When Tijana Sheffield had been twenty-five, a redheaded woman had walked into her town and walked directly up to Tijana.
She’d been talking to the whole small marketplace, but her eyes never left Tijana in her little knit-goods booth. “Cloverleaf needs craftspeople. It needs farmers. It needs workers. And in return, it has running water, electricity, and tall walls. It has security, and room to grow and change.”
Most of the tiny town of Warm River didn’t want room to grow or to change. They liked their nice, secure place with few bandits and no fairies.
Tijana had left, and Amos the baker’s son. They’d been scolded, fussed at, complained at, and warned, but both of them knew it was better if they left. A town and tight and small as Warm River, strangeness wasn’t wanted or needed. It was better for everyone if they left.
Now Tijana was thirty-five, married, with three children and a thriving business. She’d married an inventor (or, as he called himself, a re-inventor) who had a knack for reading old stories and figuring out a way to duplicate what the ancients had had before the war, for taking old mechanisms and making them go again.
And she’d gone from a small business knitting for Warm River to a thriving shop. The red-haired woman, the Mayor of Cloverleaf, liked sweaters, and thus much of Cloverleaf liked sweaters.

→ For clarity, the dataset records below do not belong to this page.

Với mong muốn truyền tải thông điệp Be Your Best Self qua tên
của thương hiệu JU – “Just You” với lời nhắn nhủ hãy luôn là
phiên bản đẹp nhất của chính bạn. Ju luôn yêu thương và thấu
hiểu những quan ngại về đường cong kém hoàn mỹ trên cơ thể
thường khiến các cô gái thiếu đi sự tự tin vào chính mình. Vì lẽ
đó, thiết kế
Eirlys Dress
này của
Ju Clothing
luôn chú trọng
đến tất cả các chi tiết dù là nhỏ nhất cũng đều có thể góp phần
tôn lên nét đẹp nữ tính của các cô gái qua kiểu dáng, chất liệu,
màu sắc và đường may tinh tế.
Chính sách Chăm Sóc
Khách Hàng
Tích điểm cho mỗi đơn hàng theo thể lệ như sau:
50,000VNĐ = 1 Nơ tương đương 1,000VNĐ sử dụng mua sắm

She had two apprentices working the knitting machines that her husband had rigged up, and she kept her own hands busy with increasingly complicated patterns on the hems, necklines, and cuffs. She was growing, improving. And you couldn’t walk down Main Street without seeing a couple of her sweaters and a couple more copies.
And now the Mayor wanted to buy two of her sweaters. Tijana picked up her wool and started knitting. She had a couple new ideas, and if anyone would appreciate the innovation, it was going to be the Mayor.